#### What is being asked
Output the data in full and exactly as presented.
#### Record extracts ####
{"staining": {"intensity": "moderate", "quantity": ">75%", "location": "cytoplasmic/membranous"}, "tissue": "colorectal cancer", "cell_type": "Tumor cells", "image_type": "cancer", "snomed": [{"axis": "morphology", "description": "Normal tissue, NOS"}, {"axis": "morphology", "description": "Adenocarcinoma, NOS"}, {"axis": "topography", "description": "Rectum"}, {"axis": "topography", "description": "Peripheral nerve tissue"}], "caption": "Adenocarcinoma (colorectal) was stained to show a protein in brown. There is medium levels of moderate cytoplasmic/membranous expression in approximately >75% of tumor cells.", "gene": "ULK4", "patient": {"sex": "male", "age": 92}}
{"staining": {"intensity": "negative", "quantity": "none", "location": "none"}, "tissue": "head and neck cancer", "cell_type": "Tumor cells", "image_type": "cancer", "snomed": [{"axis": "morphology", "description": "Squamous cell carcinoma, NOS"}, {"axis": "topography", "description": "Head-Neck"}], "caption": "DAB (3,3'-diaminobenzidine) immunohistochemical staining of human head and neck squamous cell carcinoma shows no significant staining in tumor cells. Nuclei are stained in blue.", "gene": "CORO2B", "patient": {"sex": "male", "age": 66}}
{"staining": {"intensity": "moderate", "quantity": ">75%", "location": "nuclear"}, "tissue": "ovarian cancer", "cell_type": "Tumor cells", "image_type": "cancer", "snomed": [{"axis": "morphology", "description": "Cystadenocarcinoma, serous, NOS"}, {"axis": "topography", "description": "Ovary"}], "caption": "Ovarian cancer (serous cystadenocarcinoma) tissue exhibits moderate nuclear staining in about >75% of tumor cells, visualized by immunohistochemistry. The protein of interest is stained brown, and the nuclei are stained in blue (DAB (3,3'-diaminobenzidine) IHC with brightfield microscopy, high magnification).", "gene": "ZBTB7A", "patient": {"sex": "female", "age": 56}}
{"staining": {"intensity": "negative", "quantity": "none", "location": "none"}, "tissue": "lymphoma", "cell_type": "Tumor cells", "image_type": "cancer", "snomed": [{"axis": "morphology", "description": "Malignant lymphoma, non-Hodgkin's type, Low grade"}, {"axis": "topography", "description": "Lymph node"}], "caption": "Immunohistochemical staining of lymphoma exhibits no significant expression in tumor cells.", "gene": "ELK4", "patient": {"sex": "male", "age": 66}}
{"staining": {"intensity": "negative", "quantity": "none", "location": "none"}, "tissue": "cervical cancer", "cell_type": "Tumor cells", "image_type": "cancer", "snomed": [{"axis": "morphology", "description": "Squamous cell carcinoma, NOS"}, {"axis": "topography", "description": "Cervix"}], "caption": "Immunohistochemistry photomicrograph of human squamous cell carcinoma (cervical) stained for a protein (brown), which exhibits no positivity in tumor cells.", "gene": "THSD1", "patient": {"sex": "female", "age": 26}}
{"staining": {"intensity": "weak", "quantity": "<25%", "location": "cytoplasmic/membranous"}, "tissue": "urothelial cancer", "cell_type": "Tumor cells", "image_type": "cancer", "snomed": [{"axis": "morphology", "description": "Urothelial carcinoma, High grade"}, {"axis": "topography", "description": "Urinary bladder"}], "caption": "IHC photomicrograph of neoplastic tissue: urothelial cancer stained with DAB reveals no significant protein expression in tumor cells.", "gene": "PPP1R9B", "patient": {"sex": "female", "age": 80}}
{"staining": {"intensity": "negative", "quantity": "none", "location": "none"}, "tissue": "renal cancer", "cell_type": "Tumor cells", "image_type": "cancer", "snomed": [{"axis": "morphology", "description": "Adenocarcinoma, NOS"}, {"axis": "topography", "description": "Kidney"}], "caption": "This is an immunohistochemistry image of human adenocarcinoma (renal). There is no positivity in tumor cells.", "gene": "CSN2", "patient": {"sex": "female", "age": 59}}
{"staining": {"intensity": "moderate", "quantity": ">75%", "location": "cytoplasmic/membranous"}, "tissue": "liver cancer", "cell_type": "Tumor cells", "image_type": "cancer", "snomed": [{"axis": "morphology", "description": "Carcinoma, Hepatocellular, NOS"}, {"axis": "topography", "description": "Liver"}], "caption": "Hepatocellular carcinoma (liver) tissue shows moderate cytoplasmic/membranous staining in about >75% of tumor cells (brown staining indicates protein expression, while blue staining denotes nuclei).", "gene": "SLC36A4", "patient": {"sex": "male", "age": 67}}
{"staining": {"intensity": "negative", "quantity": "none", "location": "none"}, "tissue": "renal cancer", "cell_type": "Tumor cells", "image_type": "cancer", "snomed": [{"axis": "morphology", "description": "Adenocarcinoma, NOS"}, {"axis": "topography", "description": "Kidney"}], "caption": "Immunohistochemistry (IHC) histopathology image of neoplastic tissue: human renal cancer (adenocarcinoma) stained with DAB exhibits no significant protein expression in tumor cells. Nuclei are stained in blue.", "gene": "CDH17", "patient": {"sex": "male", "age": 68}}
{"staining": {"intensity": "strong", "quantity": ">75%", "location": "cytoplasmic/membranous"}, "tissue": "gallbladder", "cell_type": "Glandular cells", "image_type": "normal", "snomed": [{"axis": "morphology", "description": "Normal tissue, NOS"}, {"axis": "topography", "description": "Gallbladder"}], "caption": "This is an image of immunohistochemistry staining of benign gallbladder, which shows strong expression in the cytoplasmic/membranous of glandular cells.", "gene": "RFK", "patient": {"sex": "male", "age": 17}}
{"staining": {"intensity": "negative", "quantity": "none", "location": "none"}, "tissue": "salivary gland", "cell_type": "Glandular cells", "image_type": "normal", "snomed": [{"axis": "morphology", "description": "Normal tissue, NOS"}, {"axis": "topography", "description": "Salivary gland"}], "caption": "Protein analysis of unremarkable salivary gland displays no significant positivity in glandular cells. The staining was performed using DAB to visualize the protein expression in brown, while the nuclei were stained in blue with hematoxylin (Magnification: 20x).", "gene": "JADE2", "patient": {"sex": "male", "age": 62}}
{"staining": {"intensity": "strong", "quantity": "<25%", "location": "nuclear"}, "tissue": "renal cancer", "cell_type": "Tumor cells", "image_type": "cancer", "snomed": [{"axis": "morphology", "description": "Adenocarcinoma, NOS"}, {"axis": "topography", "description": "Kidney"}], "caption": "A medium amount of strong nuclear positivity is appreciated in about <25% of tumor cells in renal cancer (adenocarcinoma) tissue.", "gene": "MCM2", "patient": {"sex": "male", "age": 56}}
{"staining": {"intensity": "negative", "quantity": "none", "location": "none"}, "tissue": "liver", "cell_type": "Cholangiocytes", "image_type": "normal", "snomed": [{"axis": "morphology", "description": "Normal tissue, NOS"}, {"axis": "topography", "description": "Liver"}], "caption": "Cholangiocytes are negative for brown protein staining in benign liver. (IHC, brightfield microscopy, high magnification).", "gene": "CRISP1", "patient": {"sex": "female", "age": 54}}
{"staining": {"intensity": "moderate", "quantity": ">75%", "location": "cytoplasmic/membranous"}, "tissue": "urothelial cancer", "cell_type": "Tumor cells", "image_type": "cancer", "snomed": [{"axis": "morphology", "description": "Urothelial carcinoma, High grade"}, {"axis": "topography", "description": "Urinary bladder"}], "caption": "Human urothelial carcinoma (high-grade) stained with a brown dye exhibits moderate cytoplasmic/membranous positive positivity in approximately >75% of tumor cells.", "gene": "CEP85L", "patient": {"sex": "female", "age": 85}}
####
#### Result of the task
{"staining": {"intensity": "moderate", "quantity": ">75%", "location": "cytoplasmic/membranous"}, "tissue": "colorectal cancer", "cell_type": "Tumor cells", "image_type": "cancer", "snomed": [{"axis": "morphology", "description": "Normal tissue, NOS"}, {"axis": "morphology", "description": "Adenocarcinoma, NOS"}, {"axis": "topography", "description": "Rectum"}, {"axis": "topography", "description": "Peripheral nerve tissue"}], "caption": "Adenocarcinoma (colorectal) was stained to show a protein in brown. There is medium levels of moderate cytoplasmic/membranous expression in approximately >75% of tumor cells.", "gene": "ULK4", "patient": {"sex": "male", "age": 92}}
{"staining": {"intensity": "negative", "quantity": "none", "location": "none"}, "tissue": "head and neck cancer", "cell_type": "Tumor cells", "image_type": "cancer", "snomed": [{"axis": "morphology", "description": "Squamous cell carcinoma, NOS"}, {"axis": "topography", "description": "Head-Neck"}], "caption": "DAB (3,3'-diaminobenzidine) immunohistochemical staining of human head and neck squamous cell carcinoma shows no significant staining in tumor cells. Nuclei are stained in blue.", "gene": "CORO2B", "patient": {"sex": "male", "age": 66}}
{"staining": {"intensity": "moderate", "quantity": ">75%", "location": "nuclear"}, "tissue": "ovarian cancer", "cell_type": "Tumor cells", "image_type": "cancer", "snomed": [{"axis": "morphology", "description": "Cystadenocarcinoma, serous, NOS"}, {"axis": "topography", "description": "Ovary"}], "caption": "Ovarian cancer (serous cystadenocarcinoma) tissue exhibits moderate nuclear staining in about >75% of tumor cells, visualized by immunohistochemistry. The protein of interest is stained brown, and the nuclei are stained in blue (DAB (3,3'-diaminobenzidine) IHC with brightfield microscopy, high magnification).", "gene": "ZBTB7A", "patient": {"sex": "female", "age": 56}}
{"staining": {"intensity": "negative", "quantity": "none", "location": "none"}, "tissue": "lymphoma", "cell_type": "Tumor cells", "image_type": "cancer", "snomed": [{"axis": "morphology", "description": "Malignant lymphoma, non-Hodgkin's type, Low grade"}, {"axis": "topography", "description": "Lymph node"}], "caption": "Immunohistochemical staining of lymphoma exhibits no significant expression in tumor cells.", "gene": "ELK4", "patient": {"sex": "male", "age": 66}}
{"staining": {"intensity": "negative", "quantity": "none", "location": "none"}, "tissue": "cervical cancer", "cell_type": "Tumor cells", "image_type": "cancer", "snomed": [{"axis": "morphology", "description": "Squamous cell carcinoma, NOS"}, {"axis": "topography", "description": "Cervix"}], "caption": "Immunohistochemistry photomicrograph of human squamous cell carcinoma (cervical) stained for a protein (brown), which exhibits no positivity in tumor cells.", "gene": "THSD1", "patient": {"sex": "female", "age": 26}}
{"staining": {"intensity": "weak", "quantity": "<25%", "location": "cytoplasmic/membranous"}, "tissue": "urothelial cancer", "cell_type": "Tumor cells", "image_type": "cancer", "snomed": [{"axis": "morphology", "description": "Urothelial carcinoma, High grade"}, {"axis": "topography", "description": "Urinary bladder"}], "caption": "IHC photomicrograph of neoplastic tissue: urothelial cancer stained with DAB reveals no significant protein expression in tumor cells.", "gene": "PPP1R9B", "patient": {"sex": "female", "age": 80}}
{"staining": {"intensity": "negative", "quantity": "none", "location": "none"}, "tissue": "renal cancer", "cell_type": "Tumor cells", "image_type": "cancer", "snomed": [{"axis": "morphology", "description": "Adenocarcinoma, NOS"}, {"axis": "topography", "description": "Kidney"}], "caption": "This is an immunohistochemistry image of human adenocarcinoma (renal). There is no positivity in tumor cells.", "gene": "CSN2", "patient": {"sex": "female", "age": 59}}
{"staining": {"intensity": "moderate", "quantity": ">75%", "location": "cytoplasmic/membranous"}, "tissue": "liver cancer", "cell_type": "Tumor cells", "image_type": "cancer", "snomed": [{"axis": "morphology", "description": "Carcinoma, Hepatocellular, NOS"}, {"axis": "topography", "description": "Liver"}], "caption": "Hepatocellular carcinoma (liver) tissue shows moderate cytoplasmic/membranous staining in about >75% of tumor cells (brown staining indicates protein expression, while blue staining denotes nuclei).", "gene": "SLC36A4", "patient": {"sex": "male", "age": 67}}
{"staining": {"intensity": "negative", "quantity": "none", "location": "none"}, "tissue": "renal cancer", "cell_type": "Tumor cells", "image_type": "cancer", "snomed": [{"axis": "morphology", "description": "Adenocarcinoma, NOS"}, {"axis": "topography", "description": "Kidney"}], "caption": "Immunohistochemistry (IHC) histopathology image of neoplastic tissue: human renal cancer (adenocarcinoma) stained with DAB exhibits no significant protein expression in tumor cells. Nuclei are stained in blue.", "gene": "CDH17", "patient": {"sex": "male", "age": 68}}
{"staining": {"intensity": "strong", "quantity": ">75%", "location": "cytoplasmic/membranous"}, "tissue": "gallbladder", "cell_type": "Glandular cells", "image_type": "normal", "snomed": [{"axis": "morphology", "description": "Normal tissue, NOS"}, {"axis": "topography", "description": "Gallbladder"}], "caption": "This is an image of immunohistochemistry staining of benign gallbladder, which shows strong expression in the cytoplasmic/membranous of glandular cells.", "gene": "RFK", "patient": {"sex": "male", "age": 17}}
{"staining": {"intensity": "negative", "quantity": "none", "location": "none"}, "tissue": "salivary gland", "cell_type": "Glandular cells", "image_type": "normal", "snomed": [{"axis": "morphology", "description": "Normal tissue, NOS"}, {"axis": "topography", "description": "Salivary gland"}], "caption": "Protein analysis of unremarkable salivary gland displays no significant positivity in glandular cells. The staining was performed using DAB to visualize the protein expression in brown, while the nuclei were stained in blue with hematoxylin (Magnification: 20x).", "gene": "JADE2", "patient": {"sex": "male", "age": 62}}
{"staining": {"intensity": "strong", "quantity": "<25%", "location": "nuclear"}, "tissue": "renal cancer", "cell_type": "Tumor cells", "image_type": "cancer", "snomed": [{"axis": "morphology", "description": "Adenocarcinoma, NOS"}, {"axis": "topography", "description": "Kidney"}], "caption": "A medium amount of strong nuclear positivity is appreciated in about <25% of tumor cells in renal cancer (adenocarcinoma) tissue.", "gene": "MCM2", "patient": {"sex": "male", "age": 56}}
{"staining": {"intensity": "negative", "quantity": "none", "location": "none"}, "tissue": "liver", "cell_type": "Cholangiocytes", "image_type": "normal", "snomed": [{"axis": "morphology", "description": "Normal tissue, NOS"}, {"axis": "topography", "description": "Liver"}], "caption": "Cholangiocytes are negative for brown protein staining in benign liver. (IHC, brightfield microscopy, high magnification).", "gene": "CRISP1", "patient": {"sex": "female", "age": 54}}
{"staining": {"intensity": "moderate", "quantity": ">75%", "location": "cytoplasmic/membranous"}, "tissue": "urothelial cancer", "cell_type": "Tumor cells", "image_type": "cancer", "snomed": [{"axis": "morphology", "description": "Urothelial carcinoma, High grade"}, {"axis": "topography", "description": "Urinary bladder"}], "caption": "Human urothelial carcinoma (high-grade) stained with a brown dye exhibits moderate cytoplasmic/membranous positive positivity in approximately >75% of tumor cells.", "gene": "CEP85L", "patient": {"sex": "female", "age": 85}}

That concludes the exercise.